The Alabama Attorney General’s office told a federal judge that nitrogen gas “will cause unconsciousness within seconds, and cause death within minutes.”

What are the criticisms?

Smith’s lawyers say the state wants to make him a “test subject” for a novel execution method.

They have argued that the mask the state plans to use is not air tight and leaking oxygen would allow him to hang for a longer period of time, potentially leaving him in a vegetative state rather than killing him. A doctor testified on Smith’s behalf that the low-oxygen environment could cause nausea, which could lead to Smith dying from suffocation in his own vomit.

Earlier this month experts appointed by the UN Human Rights Council warned that, in their view, the execution method would violate the prohibition on torture and other cruel, inhuman or degrading punishment.

The American Veterinary Medical Association wrote in 2020 euthanasia guidelines Nitrogen hypoxia may be an acceptable method of euthanasia under certain conditions for pigs, but not for other mammals because it creates an “anoxic environment that is endangered for some species.”

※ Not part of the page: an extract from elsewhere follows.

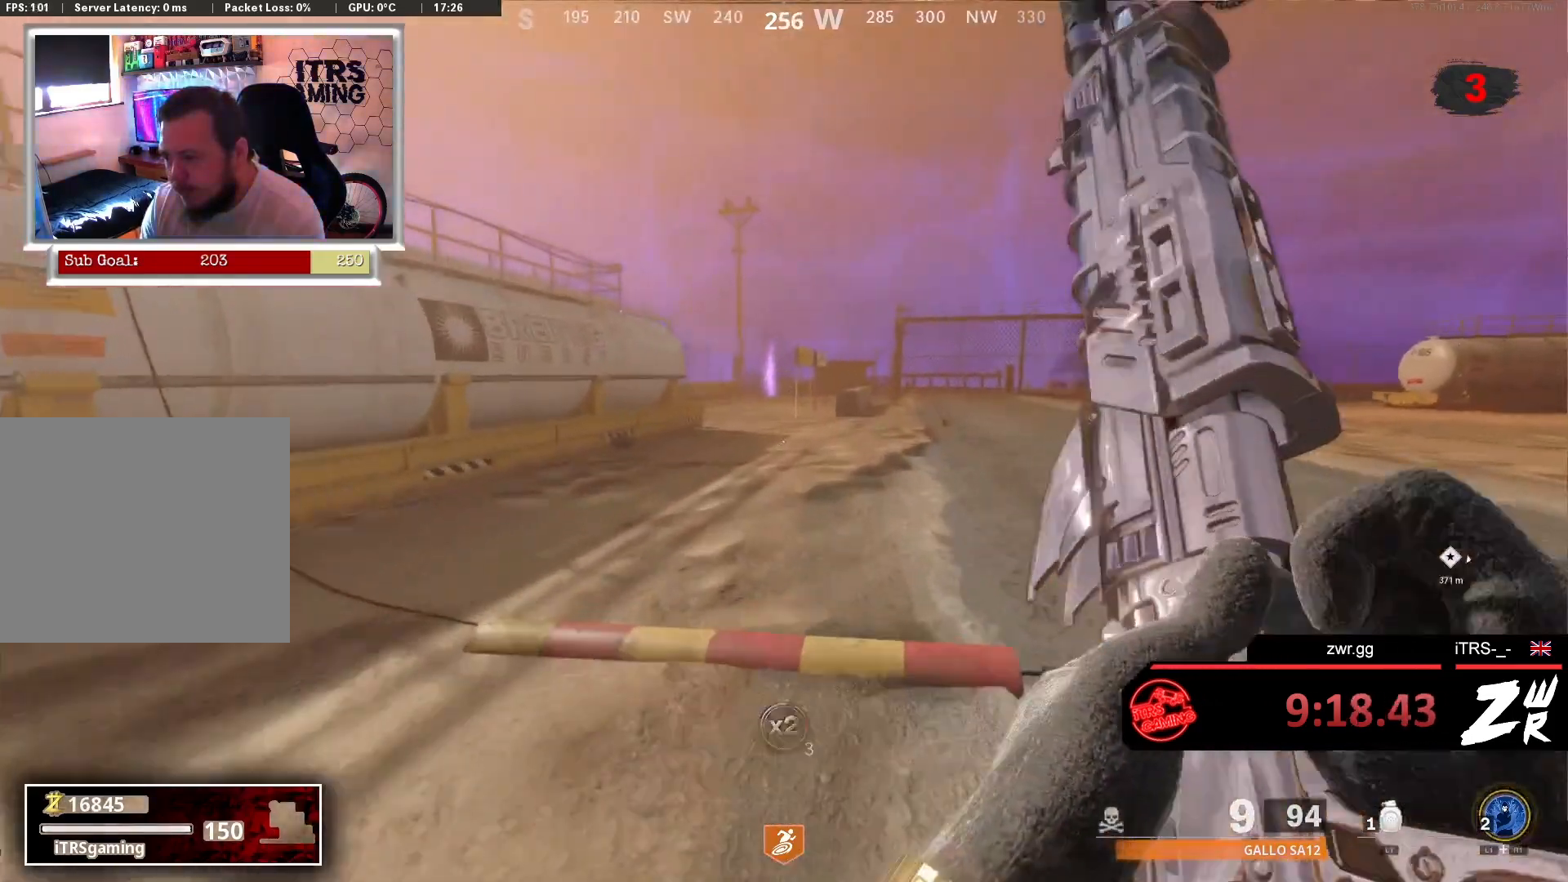
Gameplay with a controller (PlayStation layout); each line is a JSON object with the inputs held at the frame after it. "events" lists button and stick changes between this image and that frame as [ms after this image, input, new state], when the widget could be followed in between.
{"buttons": [], "left_stick": "up", "right_stick": "center", "events": [[367, "right_stick", "right"], [467, "right_stick", "center"]]}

Is it the same as a gas chamber?

no way. Some states had previously used hydrogen cyanide gas, a lethal gas, for executions. The last prisoner to be executed in an American gas chamber was Walter LaGrand, the second of two German brothers to be executed for the murder of a bank manager in southern Arizona in 1982. It took 18 minutes for Lagrand to die in 1999.

Who is the prisoner?

Smith was one of two men convicted of the murder-for-hire murder of a preacher’s wife in 1988. Prosecutors said Smith and another man were paid $1,000 to kill Elizabeth Sennett on behalf of her husband, who was deeply in debt and wanted to collect the insurance money.

Alabama attempted to execute Smith by lethal injection in 2022. He was strapped to a gurney in the execution chamber being prepared for lethal injection, but the state has been closed The fatal injection was administered when members of the execution team were having difficulty connecting the second of two required intravenous lines to Smith’s vein. According to his lawyers, Smith was left chained for approximately four hours as he waited to see whether the execution would proceed.

Are there any legal challenges?

The question of whether the execution can proceed will end up before the U.S. Supreme Court.

The 11th U.S. Circuit Court of Appeals on Friday heard arguments in Smith Request to stop execution, After the court rules, either party can appeal.

Smith has argued that the state’s proposed procedures violate the ban on cruel and unusual punishment. He has also argued that Alabama violated his due process rights by scheduling the execution while he has pending appeals and that face masks would interfere with his ability to pray.

In a separate case, Smith is arguing that it would violate the constitutional ban on state use of cruel and unusual punishment. second attempt to hang him After that he had already survived an execution attempt. Smith’s lawyers asked Friday for a stay of execution while the U.S. Supreme Court considers that question.

What’s potentially at stake?

Lethal injection is the most commonly used execution method in the United States, but states that impose the death penalty have sometimes struggled to obtain the necessary drugs or Other problems encountered In connecting intravenous lines.

If Alabama’s execution moves forward, other states may want to begin using nitrogen gas.

If the execution is blocked or thwarted by a court, it could halt or slow the exploration of nitrogen gas as an alternative execution method.